Bien qu'il ne soit pas un grand homme d'État créatif, Taaffe avait un talent pour gérer les hommes. Un pauvre orateur public, dans une conversation privée, il avait une urbanité et une rapidité d'humour qui montraient son ascendance irlandaise et que les gens trouvaient très attrayants. Sous un cynisme et une frivolité apparents, il a caché un fort sentiment de patriotisme à son pays et de loyauté envers l'empereur. Ce n'était pas une mince affaire pour les deux que pendant si longtemps, pendant des années très critiques de l'histoire européenne, il a maintenu l'harmonie entre les deux parties de la monarchie et préservé le gouvernement constitutionnel en Autriche. Les nécessités de la situation parlementaire l'ont contraint parfois à aller plus loin dans la satisfaction des demandes régionales qu'il ne l'aurait probablement souhaité. Aristocrate de naissance, son instinct était pro-démocratie et il voulait attirer plus de gens dans le processus politique.

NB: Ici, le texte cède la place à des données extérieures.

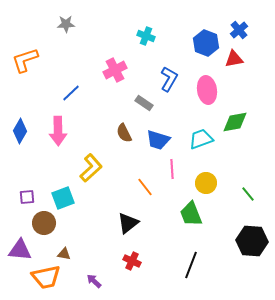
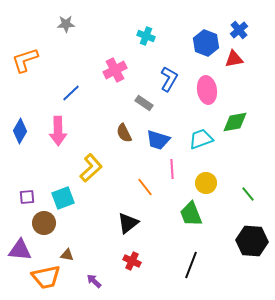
brown triangle: moved 3 px right, 1 px down
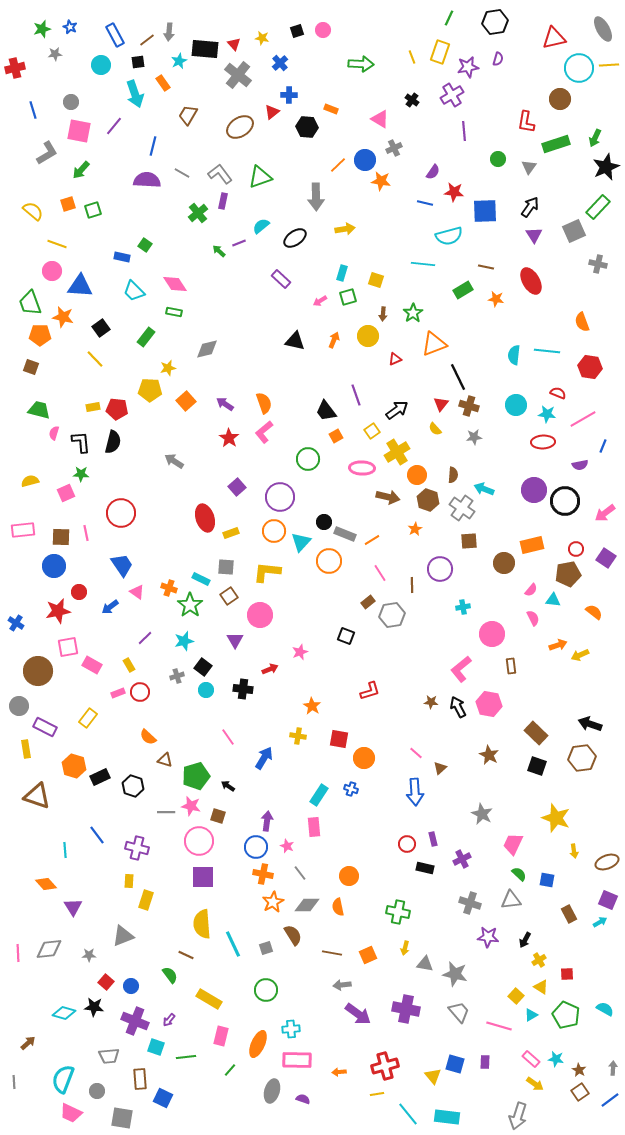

Taaffe a joué un rôle important dans le lancement d'un processus de transformation démocratique dans l'Empire austro-hongrois qui a répondu au vent du changement qui souffle sur l'Europe. D'autres métropoles-mères de systèmes impériaux, comme la Grande-Bretagne, la France et les Pays-Bas étaient désormais des monarchies constitutionnelles. Les jours de l'empire n'étaient pas terminés, en effet, plusieurs empires étaient encore en croissance, mais le régime autocratique et autoritaire était de moins en moins populaire. Comment les Européens pourraient-ils condamner l'Empire ottoman comme décadent et tyrannique si leur propre maison n'était pas en règle? L'Empire savait qu'il devait se libéraliser sinon il connaîtrait les mêmes soulèvements nationalistes qui déchiraient l'Empire ottoman. Ce n'est qu'en accordant des droits aux différentes nationalités de l'Empire qu'il pouvait espérer survivre au XXe siècle. Lieven déclare qu'à la suite d'un changement constitutionnel, en 1900, dans une «mesure unique», l'Autriche-Hongrie devenait une «fédération démocratique multinationale, capable d'offrir à ses peuples les avantages économiques d'un immense marché, une égalité de statut juridiquement protégée , et la sécurité qui était le bienfait traditionnel de l'Empire. " Il a également dépensé moins pour ses forces armées que presque tous les États d'Europe.1

Remarques

  1. ↑ Lieven (2002), 193.

Les références

  • Bloch, Josef Samuel. 1973. Mes réminiscences. Manchester, NH: Ayer Publishing. ISBN 9780405052545.
  • Boyer, John W. 1981. Radicalisme politique dans la Vienne impériale tardive: origines du mouvement social chrétien, 1848-1897. Chicago: University of Chicago Press. ISBN 9780226069579.
  • Kann, Robert A. 1950. L'Empire multinational: nationalisme et réforme nationale dans la monarchie des Habsbourg, 1848-1918. New York: Columbia University Press. ISBN 9780882548517.
  • Lieven, Dominic. 2002. Empire: l'Empire russe et ses rivaux. New Haven, CT: Yale University Press. ISBN 0300097263.
  • Cet article incorpore le texte de la Encyclopædia Britannica onzième édition, une publication maintenant dans le domaine public.

Liens externes

Tous les liens ont été récupérés le 25 septembre 2017.